2001 — The Bush administration reinstates the global "gag" rule that was first adopted in 1984 by the Reagan administration and later lifted when President Clinton came into office. The "gag" rule is an anti-free speech and anti-democratic policy which has caused 430 organizations in 50 countries to stop performing abortions or speaking about abortion laws in order to qualify for U.S. funding. Over 80,000 women around the world die each year from unsafe and illegal abortions and hundreds of thousands suffer complications from unsafe abortions.
2002 — The Bush administration tries to install a right wing, religious ideologue, who has led efforts to get the FDA to reverse approval of mifepristone, as head of the FDA's Reproductive Health Drugs Advisory Committee.
2003 — Congress passes and Bush signs the so-called "Partial Birth" Abortion Ban—the first federal ban on an abortion procedure since Roe v. Wade was decided in 1973. Bush signs the bill, which does not include an exception to preserve a woman's health, while surrounded by a group of smiling men.
________________________________________
Goal of the exercise >>
Could you retype the full 2001–2003 abortion-policy timeline word for word, with nothing changed? Rely on this timeline alone and on nothing outside it.

Recorded information >>
________________________________________
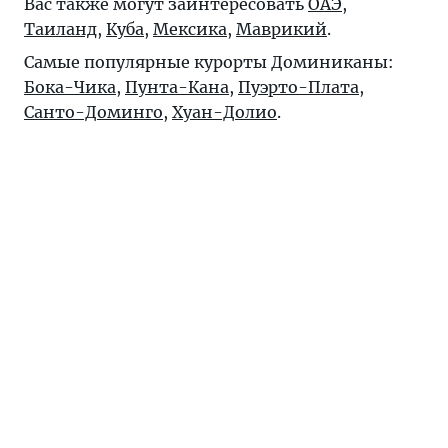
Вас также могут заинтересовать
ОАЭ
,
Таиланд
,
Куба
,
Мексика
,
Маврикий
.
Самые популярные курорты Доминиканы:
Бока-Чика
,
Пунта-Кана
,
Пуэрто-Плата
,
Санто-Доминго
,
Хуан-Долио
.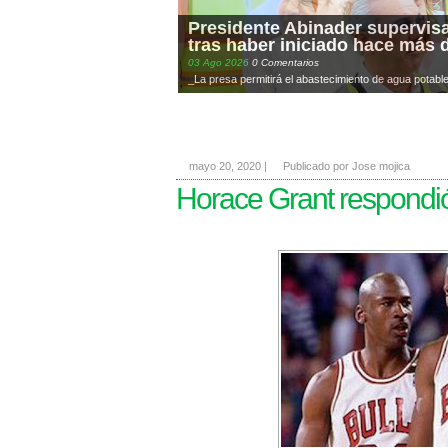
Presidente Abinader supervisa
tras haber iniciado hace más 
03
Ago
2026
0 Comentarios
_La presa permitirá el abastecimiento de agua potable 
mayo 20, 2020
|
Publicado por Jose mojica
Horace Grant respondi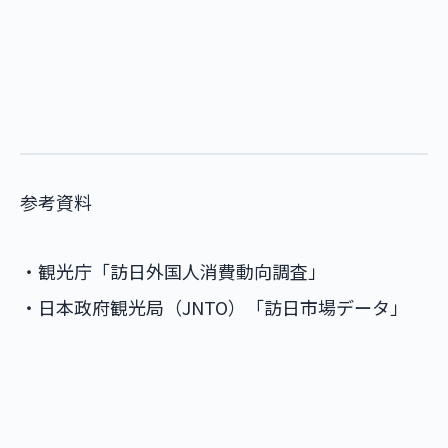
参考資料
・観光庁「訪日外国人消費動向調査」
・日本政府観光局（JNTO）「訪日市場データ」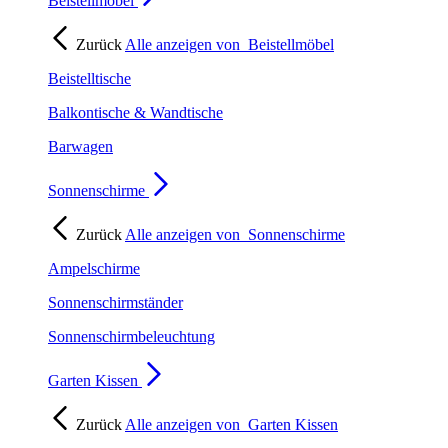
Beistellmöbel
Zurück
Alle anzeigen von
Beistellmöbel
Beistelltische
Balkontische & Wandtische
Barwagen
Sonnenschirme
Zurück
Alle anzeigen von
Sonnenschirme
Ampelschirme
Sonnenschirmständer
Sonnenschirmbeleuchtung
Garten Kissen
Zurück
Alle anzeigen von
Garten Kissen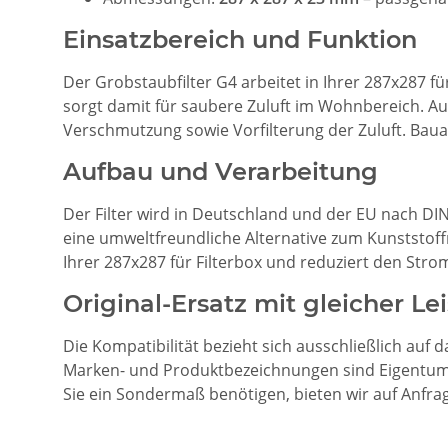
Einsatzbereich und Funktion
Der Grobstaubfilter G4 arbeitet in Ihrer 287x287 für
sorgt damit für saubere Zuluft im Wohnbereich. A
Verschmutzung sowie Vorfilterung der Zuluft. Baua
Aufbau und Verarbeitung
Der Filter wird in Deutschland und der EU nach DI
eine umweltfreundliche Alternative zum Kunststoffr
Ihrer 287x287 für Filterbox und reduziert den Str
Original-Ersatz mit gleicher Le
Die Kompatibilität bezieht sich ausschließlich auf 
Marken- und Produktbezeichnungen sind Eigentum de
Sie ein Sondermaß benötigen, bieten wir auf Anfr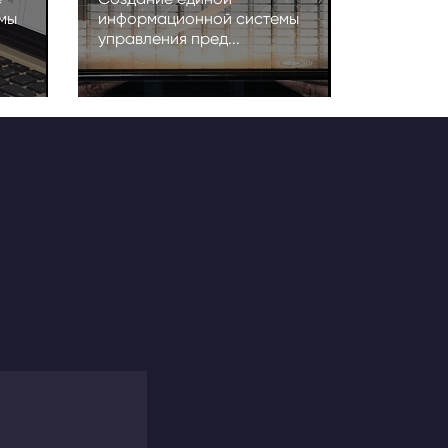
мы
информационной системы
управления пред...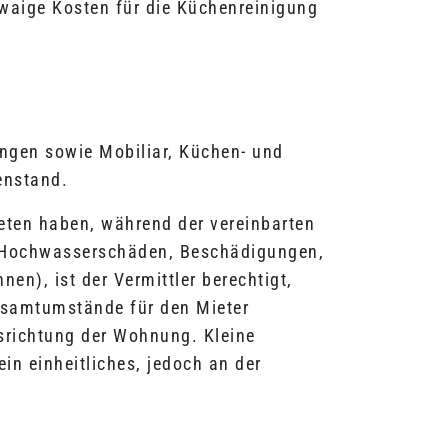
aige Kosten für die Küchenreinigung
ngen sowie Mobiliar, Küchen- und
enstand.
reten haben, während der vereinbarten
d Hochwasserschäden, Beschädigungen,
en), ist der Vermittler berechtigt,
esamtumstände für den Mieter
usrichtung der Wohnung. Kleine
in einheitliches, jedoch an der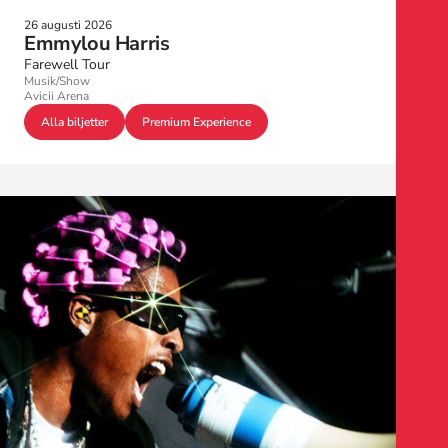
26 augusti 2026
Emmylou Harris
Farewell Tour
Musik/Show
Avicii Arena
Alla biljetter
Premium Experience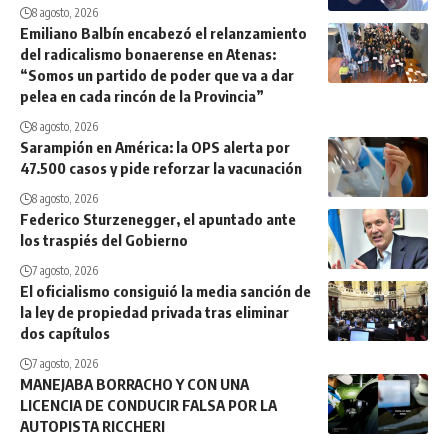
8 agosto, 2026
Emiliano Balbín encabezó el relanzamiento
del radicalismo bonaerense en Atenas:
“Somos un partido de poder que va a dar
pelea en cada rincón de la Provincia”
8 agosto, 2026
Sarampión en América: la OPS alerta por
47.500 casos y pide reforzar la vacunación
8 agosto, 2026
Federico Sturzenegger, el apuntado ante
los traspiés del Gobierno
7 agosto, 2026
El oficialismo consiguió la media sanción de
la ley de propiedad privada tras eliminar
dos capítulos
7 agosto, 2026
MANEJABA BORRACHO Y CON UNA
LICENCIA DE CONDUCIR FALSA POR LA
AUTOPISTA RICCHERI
________________________________________
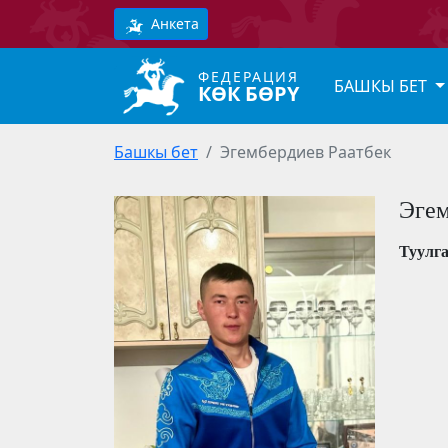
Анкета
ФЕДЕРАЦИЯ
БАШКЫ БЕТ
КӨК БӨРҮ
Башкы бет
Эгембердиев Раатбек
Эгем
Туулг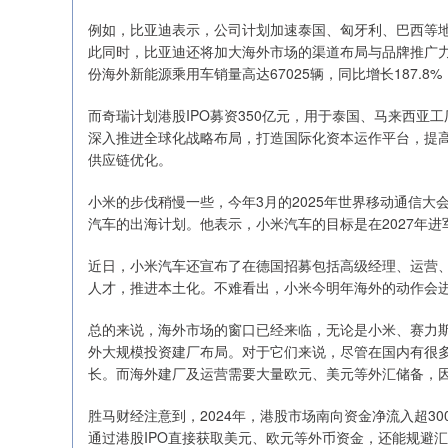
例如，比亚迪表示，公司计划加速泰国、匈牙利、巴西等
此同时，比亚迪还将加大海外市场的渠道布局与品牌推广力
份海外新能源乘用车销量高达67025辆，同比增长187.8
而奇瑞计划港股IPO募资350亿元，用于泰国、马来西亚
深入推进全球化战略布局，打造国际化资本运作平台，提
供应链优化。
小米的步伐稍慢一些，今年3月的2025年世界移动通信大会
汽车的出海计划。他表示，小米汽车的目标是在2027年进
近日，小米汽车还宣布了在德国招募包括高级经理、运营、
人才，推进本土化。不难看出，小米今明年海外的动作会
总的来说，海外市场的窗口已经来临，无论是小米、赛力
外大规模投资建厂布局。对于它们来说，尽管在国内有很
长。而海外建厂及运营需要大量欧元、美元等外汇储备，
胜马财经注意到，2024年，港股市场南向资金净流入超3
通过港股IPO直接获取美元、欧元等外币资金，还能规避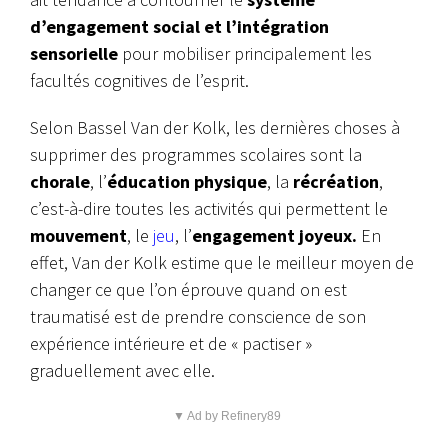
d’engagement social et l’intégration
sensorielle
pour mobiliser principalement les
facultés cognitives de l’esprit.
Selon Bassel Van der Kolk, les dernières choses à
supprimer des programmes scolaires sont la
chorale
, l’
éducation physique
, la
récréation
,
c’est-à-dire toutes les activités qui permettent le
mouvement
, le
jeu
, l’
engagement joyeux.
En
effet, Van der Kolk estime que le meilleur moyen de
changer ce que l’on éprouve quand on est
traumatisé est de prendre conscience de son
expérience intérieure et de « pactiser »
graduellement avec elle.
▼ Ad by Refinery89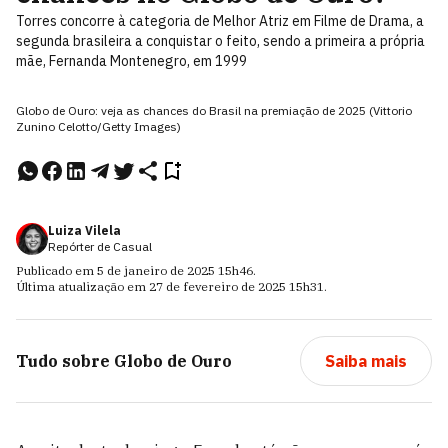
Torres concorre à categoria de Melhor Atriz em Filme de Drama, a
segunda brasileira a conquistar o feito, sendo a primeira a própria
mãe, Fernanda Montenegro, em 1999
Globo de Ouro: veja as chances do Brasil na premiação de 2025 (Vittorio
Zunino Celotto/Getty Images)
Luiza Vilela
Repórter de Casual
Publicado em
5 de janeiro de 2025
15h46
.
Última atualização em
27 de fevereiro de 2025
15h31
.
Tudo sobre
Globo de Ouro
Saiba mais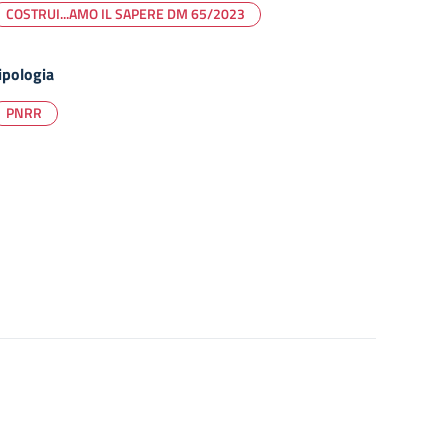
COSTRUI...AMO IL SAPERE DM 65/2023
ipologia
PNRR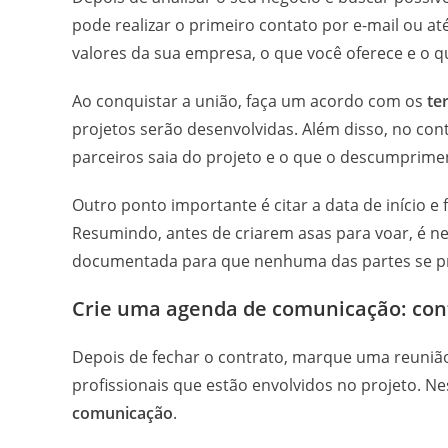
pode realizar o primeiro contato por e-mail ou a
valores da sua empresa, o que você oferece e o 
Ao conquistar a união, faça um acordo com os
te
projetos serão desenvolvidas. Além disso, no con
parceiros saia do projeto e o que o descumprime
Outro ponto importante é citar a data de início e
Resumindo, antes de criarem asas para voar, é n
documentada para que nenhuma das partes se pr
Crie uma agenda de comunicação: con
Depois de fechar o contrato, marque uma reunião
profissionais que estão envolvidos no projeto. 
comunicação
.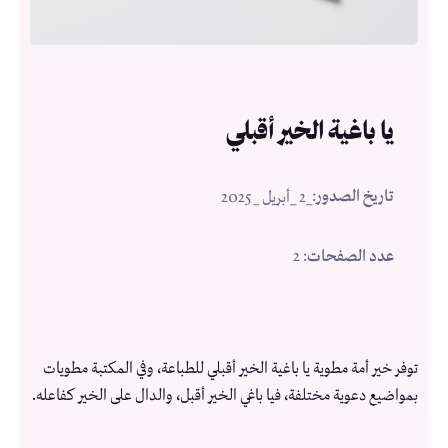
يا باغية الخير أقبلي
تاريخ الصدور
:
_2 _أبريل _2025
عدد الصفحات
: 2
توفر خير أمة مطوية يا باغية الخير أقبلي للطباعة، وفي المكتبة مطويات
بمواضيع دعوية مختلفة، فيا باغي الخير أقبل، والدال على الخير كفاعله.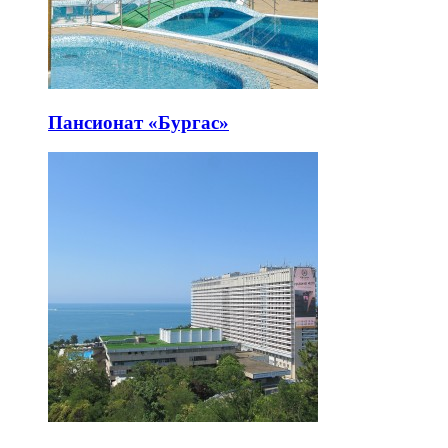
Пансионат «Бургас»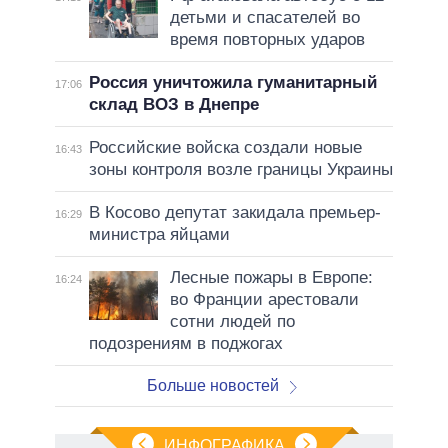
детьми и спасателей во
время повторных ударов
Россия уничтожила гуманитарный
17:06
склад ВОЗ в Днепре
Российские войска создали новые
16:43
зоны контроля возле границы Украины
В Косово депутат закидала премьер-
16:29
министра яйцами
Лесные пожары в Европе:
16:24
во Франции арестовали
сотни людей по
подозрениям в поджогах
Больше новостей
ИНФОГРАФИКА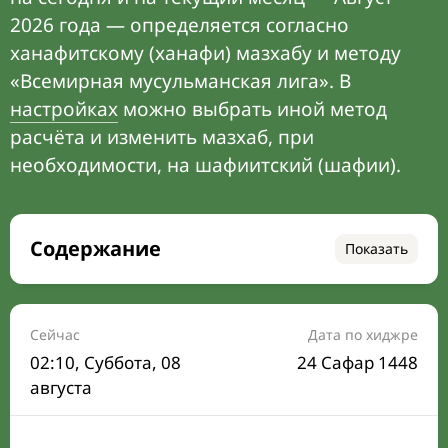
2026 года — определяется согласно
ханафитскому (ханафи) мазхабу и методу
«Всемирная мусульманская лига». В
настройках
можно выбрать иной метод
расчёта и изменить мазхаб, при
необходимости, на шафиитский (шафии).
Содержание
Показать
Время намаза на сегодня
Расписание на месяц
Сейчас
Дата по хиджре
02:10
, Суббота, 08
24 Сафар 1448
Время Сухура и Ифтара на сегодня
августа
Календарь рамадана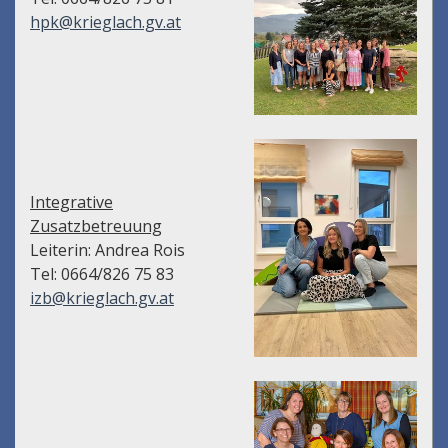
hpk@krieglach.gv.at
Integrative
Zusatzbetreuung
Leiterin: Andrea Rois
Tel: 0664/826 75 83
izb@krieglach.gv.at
________________________________________
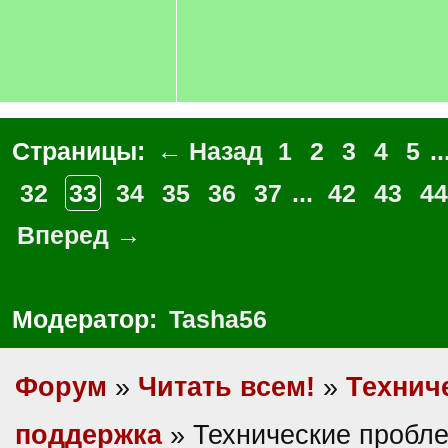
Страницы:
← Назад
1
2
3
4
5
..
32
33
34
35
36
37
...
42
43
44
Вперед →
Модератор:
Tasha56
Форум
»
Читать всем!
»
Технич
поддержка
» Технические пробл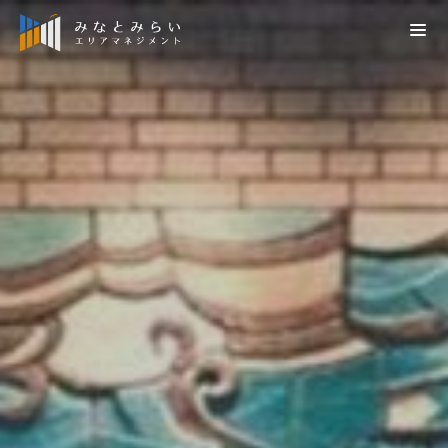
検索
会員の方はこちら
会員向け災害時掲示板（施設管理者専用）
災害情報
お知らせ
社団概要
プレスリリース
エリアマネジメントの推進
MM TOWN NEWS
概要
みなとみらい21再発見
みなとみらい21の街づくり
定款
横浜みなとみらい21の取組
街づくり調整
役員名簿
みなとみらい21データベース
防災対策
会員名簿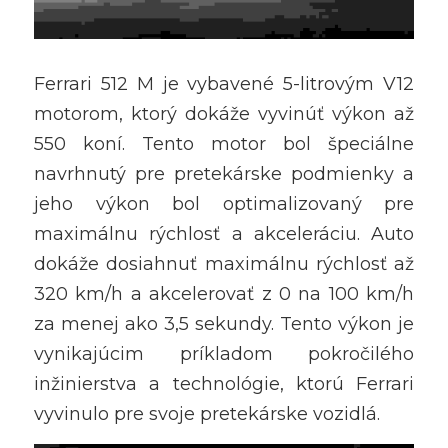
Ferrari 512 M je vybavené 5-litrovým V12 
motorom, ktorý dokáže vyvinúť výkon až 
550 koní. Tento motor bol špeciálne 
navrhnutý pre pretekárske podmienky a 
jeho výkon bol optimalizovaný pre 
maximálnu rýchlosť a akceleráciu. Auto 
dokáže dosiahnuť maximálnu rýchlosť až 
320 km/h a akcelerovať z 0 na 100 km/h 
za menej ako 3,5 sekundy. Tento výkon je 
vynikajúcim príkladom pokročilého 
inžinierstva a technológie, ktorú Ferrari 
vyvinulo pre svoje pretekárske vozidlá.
________________________________________
Exercise output >>
2001 — The Bush administration reinstates the global "gag" rule that was first adopted in 1984 by the Reagan administration and later lifted when President Clinton came into office. The "gag" rule is an anti-free speech and anti-democratic policy which has caused 430 organizations in 50 countries to stop performing abortions or speaking about abortion laws in order to qualify for U.S. funding. Over 80,000 women around the world die each year from unsafe and illegal abortions and hundreds of thousands suffer complications from unsafe abortions.
2002 — The Bush administration tries to install a right wing, religious ideologue, who has led efforts to get the FDA to reverse approval of mifepristone, as head of the FDA's Reproductive Health Drugs Advisory Committee.
2003 — Congress passes and Bush signs the so-called "Partial Birth" Abortion Ban—the first federal ban on an abortion procedure since Roe v. Wade was decided in 1973. Bush signs the bill, which does not include an exception to preserve a woman's health, while surrounded by a group of smiling men.